Ms. Sadlak absolutely loved growing up as a twin.

“You don’t feel alone. Because we never fought, never ever with my twin brother. We were growing up together, always playing together. And my mother, she told me that we would have our own language, that she couldn’t understand at all. Because you know we would just talk between us, totally happy!”

During the time that Ms. Sadlak was growing up, Poland was under a communist rule. When asked if she thought that it had made a large impact on her life, she readily agreed.

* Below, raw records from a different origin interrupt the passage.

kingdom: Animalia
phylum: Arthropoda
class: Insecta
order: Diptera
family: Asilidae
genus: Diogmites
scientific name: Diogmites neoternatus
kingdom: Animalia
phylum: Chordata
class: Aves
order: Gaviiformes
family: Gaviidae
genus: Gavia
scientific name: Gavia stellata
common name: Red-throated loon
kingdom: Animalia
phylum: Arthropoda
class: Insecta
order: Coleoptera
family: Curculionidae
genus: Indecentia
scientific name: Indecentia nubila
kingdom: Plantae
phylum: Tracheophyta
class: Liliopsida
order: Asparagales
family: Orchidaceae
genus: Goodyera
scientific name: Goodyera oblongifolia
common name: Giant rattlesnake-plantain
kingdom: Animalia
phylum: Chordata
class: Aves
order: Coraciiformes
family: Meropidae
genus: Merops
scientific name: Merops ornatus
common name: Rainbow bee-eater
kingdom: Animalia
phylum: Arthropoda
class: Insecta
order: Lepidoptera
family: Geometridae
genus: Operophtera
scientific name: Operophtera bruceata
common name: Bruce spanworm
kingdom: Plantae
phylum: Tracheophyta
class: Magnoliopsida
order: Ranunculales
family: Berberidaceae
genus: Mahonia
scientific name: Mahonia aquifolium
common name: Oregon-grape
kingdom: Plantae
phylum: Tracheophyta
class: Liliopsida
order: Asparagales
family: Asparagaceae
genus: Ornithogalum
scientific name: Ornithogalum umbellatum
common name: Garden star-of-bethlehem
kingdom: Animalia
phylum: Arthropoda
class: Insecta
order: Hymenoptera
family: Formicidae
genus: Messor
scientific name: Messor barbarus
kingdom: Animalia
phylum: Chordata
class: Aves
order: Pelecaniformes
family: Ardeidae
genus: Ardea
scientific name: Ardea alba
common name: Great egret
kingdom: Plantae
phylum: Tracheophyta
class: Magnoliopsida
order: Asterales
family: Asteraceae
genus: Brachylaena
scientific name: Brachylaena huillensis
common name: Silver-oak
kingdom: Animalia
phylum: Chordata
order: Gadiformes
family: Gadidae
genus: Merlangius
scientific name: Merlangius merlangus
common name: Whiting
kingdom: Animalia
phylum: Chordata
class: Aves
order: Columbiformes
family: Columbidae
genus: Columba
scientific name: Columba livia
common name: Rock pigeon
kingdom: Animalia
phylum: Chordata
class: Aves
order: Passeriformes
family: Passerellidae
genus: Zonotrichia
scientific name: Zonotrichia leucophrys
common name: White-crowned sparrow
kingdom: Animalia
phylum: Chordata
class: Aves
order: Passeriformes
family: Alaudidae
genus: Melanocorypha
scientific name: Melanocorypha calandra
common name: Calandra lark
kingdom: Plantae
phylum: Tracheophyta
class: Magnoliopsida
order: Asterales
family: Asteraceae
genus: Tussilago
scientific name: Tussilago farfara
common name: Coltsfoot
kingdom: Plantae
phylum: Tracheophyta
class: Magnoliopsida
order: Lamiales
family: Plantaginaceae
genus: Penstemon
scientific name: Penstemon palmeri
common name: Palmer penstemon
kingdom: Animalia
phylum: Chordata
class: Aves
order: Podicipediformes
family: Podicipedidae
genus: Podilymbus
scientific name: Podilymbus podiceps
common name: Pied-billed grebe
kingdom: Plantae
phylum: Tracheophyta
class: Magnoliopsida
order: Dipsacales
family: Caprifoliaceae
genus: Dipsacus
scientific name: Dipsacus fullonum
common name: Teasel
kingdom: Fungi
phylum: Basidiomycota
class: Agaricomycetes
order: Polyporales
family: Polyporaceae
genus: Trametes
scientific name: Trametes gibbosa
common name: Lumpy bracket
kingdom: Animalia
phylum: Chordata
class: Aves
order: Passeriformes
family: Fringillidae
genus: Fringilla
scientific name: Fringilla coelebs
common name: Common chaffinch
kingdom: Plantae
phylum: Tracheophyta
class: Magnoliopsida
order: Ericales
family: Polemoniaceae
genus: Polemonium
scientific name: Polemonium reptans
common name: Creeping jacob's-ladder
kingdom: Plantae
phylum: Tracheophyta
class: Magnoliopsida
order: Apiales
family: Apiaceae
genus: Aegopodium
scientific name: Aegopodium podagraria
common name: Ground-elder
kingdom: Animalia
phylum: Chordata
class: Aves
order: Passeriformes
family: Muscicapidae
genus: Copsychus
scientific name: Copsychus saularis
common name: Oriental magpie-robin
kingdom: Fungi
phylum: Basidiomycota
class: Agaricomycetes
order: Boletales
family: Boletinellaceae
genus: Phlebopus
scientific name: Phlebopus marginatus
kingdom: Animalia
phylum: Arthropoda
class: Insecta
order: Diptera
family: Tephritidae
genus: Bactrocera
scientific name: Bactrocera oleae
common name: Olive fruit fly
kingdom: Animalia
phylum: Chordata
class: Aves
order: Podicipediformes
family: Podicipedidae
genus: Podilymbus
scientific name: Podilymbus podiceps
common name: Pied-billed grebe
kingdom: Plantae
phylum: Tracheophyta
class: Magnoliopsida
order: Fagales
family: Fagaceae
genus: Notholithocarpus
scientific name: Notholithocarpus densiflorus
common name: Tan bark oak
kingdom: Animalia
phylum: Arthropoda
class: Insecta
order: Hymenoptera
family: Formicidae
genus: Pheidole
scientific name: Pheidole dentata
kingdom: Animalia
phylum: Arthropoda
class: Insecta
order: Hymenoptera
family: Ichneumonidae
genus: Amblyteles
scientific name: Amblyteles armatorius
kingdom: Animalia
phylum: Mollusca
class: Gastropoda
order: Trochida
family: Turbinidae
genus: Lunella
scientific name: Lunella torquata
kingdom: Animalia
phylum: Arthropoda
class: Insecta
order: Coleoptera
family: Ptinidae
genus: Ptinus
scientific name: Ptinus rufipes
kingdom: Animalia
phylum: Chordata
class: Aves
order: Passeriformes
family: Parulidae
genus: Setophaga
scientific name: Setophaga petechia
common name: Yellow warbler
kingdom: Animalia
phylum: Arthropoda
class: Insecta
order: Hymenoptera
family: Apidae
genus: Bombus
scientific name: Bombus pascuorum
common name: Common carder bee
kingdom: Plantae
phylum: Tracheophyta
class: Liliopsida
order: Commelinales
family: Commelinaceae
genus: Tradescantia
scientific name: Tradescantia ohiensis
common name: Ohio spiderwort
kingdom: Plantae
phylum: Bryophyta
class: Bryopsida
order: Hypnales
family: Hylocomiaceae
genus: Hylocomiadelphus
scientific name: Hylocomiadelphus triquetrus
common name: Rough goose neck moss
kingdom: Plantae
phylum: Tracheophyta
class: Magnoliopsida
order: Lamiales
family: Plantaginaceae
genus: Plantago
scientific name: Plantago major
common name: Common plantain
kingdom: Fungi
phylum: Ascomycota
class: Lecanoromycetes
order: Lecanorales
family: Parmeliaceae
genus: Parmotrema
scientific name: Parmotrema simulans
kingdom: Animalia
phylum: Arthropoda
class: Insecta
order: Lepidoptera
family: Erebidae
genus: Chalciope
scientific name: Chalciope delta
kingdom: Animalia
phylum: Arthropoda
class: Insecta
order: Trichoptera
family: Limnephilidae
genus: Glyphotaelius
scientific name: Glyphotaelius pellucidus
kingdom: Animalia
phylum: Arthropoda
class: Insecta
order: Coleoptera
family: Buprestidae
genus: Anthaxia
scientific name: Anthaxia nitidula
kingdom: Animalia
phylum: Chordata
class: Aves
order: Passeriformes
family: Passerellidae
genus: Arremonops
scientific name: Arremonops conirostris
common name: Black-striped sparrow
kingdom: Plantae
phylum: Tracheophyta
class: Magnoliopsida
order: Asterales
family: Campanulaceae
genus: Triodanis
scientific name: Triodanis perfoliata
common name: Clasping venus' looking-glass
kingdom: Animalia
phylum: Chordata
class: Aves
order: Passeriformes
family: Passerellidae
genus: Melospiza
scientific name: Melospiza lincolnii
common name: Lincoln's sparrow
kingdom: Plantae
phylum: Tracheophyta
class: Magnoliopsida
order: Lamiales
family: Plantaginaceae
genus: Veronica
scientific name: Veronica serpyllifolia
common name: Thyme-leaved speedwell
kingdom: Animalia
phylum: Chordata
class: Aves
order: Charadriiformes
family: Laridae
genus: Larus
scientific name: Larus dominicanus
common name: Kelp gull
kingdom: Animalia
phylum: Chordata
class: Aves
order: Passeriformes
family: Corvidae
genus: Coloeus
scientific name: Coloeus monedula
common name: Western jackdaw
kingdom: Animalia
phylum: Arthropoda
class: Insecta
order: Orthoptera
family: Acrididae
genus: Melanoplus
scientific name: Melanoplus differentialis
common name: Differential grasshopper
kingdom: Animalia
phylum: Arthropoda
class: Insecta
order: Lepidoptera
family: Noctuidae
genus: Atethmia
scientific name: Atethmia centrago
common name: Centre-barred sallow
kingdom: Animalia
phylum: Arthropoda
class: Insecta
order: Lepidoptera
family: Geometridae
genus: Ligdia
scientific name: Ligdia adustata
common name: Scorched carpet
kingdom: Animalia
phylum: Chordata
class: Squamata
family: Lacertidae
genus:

“It just made me appreciate life a lot more. We wouldn’t have colorful toys. We wouldn’t have options for lunch, you knew there was one lunch and we were hungry and so we ate lunch… There was a TV, but on TV there was nothing interesting. It was only Russian programs… all about the regime. We would play outdoors a lot instead… But no chocolate. I had my first banana when I was about 13 years old. Can you imagine? I had just heard about bananas, but my mom brought one home from France. We were like ‘Ohhh wow!’… I don’t have any bad memories though. It was hard for my parents to maintain feeding the whole family, but they did it very well. From my perspective it was just fine, as a kid with the unknowing perspective of a child.”

In terms of goals for the future, Ms. Sadlak said that she really does not have any.

“I like to live in the present, and my plan is just to be happy, to have a job that I like, some stability and maybe a bit more routine in my life finally. I am a very happy person and I actually have everything that I need to be happy.”